Hells Angels members volunteering outside a Valparaiso, Indiana Walmart
Lt. Christopher Nicolai, of The Salvation Army of Porter County, said in a written statement Sunday that the bell ringers in question, members of a local Hells Angels motorcycle club, violated the charitable organization's dress code and would not be allowed to do bell ringing in the future.
"Our commitment to nondiscrimination includes a dress code for bell ringers, requiring that they wear red Salvation Army aprons, and making it clear that no "symbol, marking or lettering that is viewed as discrimination" may be worn, Nicolai said in the statement. "Clearly, the bell ringers in question did not comply with this dress code. They will not be allowed to volunteer in the future. We are embarrassed that we were unable to prevent this incident, and apologize to all who were offended, as were we."
Images shared on Facebook and with The Times show men with leather jackets, one with a patch reading "Aryan" and another with a Confederate flag patch ringing the bell Friday for the Salvation Army.
The bell ringers in question were confirmed to be members of the Hells Angels Northwest Indiana Region Motorcycle Club.
They confirmed through a Facebook post Sunday that the Salvation Army had canceled another bell-ringing event the club had scheduled.
"Due to all the negative comments about our holiday charity work. The Salvation Army was forced to cancel our upcoming bell ringing date in December. We hope all that responded negatively, will donate their time ringing the bell for the Salvation Army," the post stated.
On Friday, the motorcycle club responded to the criticism and attempted to explain the controversial patches.
"Our worldwide multinational, multiracial motorcycle club excepts motorcyclists from all walks of life," a representative for the motorcycle club said.
The representative said some members may wear "heritage-based" patches, such as Latinos wearing "LATINO," Japanese wearing "BUSHIDO" and whites wearing "ARYAN." He also said most members do not sport these types of patches.
"That's not what our clubs is about," the representative said. "However like all Americans, we love exercising our freedom.
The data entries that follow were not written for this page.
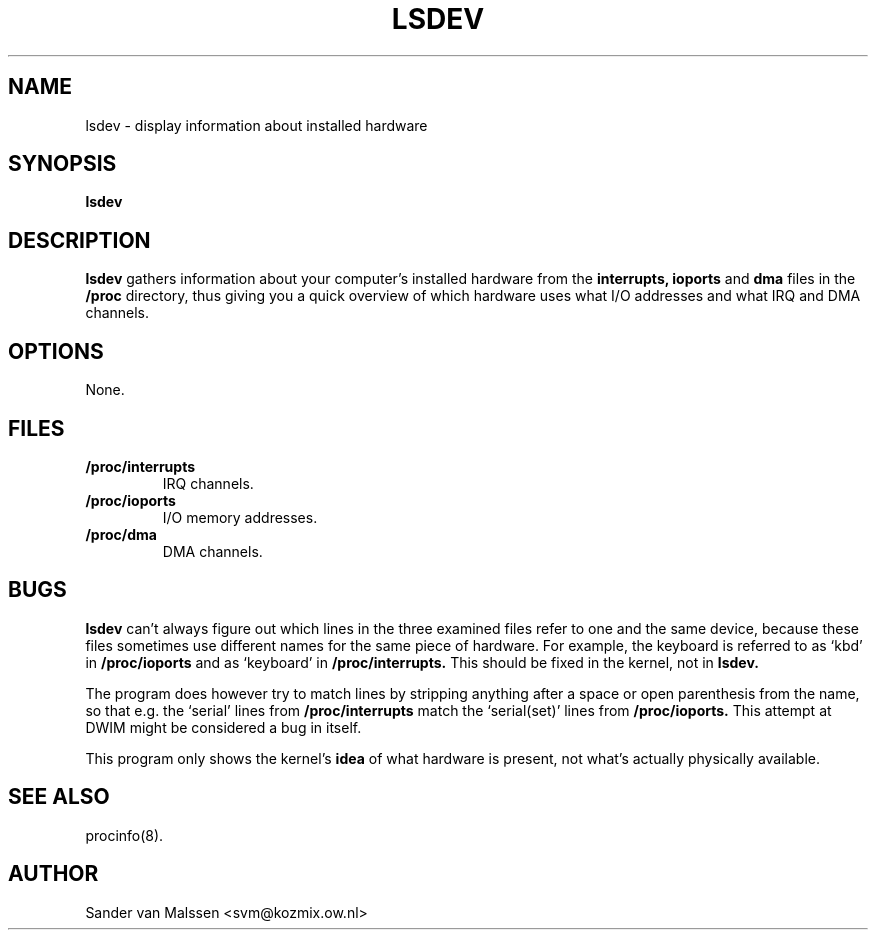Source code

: .TH LSDEV 8 "1996-04-24" "Release 0.1" "Linux System Manual"

.SH NAME
lsdev \- display information about installed hardware

.SH SYNOPSIS
.B lsdev

.SH DESCRIPTION
.B lsdev
gathers information about your computer's installed hardware from the
.B interrupts,
.B ioports
and
.B dma
files in the
.B /proc
directory, thus giving you a quick overview of which hardware uses
what I/O addresses and what IRQ and DMA channels.

.SH OPTIONS
None.

.SH FILES
.TP
.BI /proc/interrupts
IRQ channels.

.TP
.BI /proc/ioports
I/O memory addresses.

.TP
.BI /proc/dma
DMA channels.

.SH BUGS
.B lsdev
can't always figure out which lines in the three examined files refer
to one and the same device, because these files sometimes use
different names for the same piece of hardware. For example, the
keyboard is referred to as `kbd' in 
.B /proc/ioports
and as `keyboard' in
.B /proc/interrupts.
This should be fixed in the kernel, not in 
.B lsdev. 

The program does however try to match lines by stripping anything
after a space or open parenthesis from the name, so that e.g. the
`serial' lines from 
.B /proc/interrupts
match the `serial(set)' lines from
.B /proc/ioports.
This attempt at DWIM might be considered a bug in itself.

This program only shows the kernel's 
.BI idea
of what hardware is present, not what's actually physically available.


.SH SEE ALSO
procinfo(8).

.SH AUTHOR
Sander van Malssen <svm@kozmix.ow.nl>
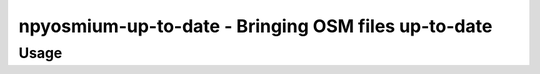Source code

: npyosmium-up-to-date - Bringing OSM files up-to-date
====================================================

Usage
-----

.. autoprogram:: npyosmium-up-to-date:get_arg_parser()
    :prog: npyosmium-up-to-date.py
Sometimes freedom means you see and hear things you may not like. We accept that. The focus of today has nothing to do with freedom though. It has to do with charity and sacrificing for you community.
"I'd suggest to those making negative comments that maybe a little less time should be spent exercising your freedom of speech and a little more be spent to making a positive difference in our society."
The Hells Angels Northwest Indiana Region advertised their plans to bell ring on their Facebook page Friday morning. The post, including a graphic depicting the well-known red Salvation Army bucket and logos, shared that Hells Angels members would be collecting donations from 10 a.m. to 2 p.m. Friday at the Valparaiso Walmart.
On Saturday, the Hells Angels posted again — this time including their own photos of members dressed in vests with patches and Santa hats next to the Salvation Army's "Doing the Most Good" sign and buckets. One appeared to be sporting the "Aryan" patch that attracted attention in the original Facebook post that went viral.
"Thank you Valparaiso for showing your support for our less fortunate neighbors," the Hells Angels NWI Region Facebook post read. "You helped us fill 6 buckets fulla cash! Big thanks to the Salvation Army for the opportunity to help our community."
The original Facebook post was shared more than 10,000 times before being taken down.
The woman who made the original post on Facebook said the photos were taken by her mother.
The poster, whose name is being withheld, said her mother notified a Walmart manager about the men and their vests. The manager asked the men to remove the vests, and they refused.
The poster said she received several threats regarding her post.
“People thought I was going after the Hells Angels," the poster told The Times. "No, the Hells Angels does a lot of good and commendable things. … I have friends that are bikers, and I love them dearly. It’s not that I have anything against bikers.”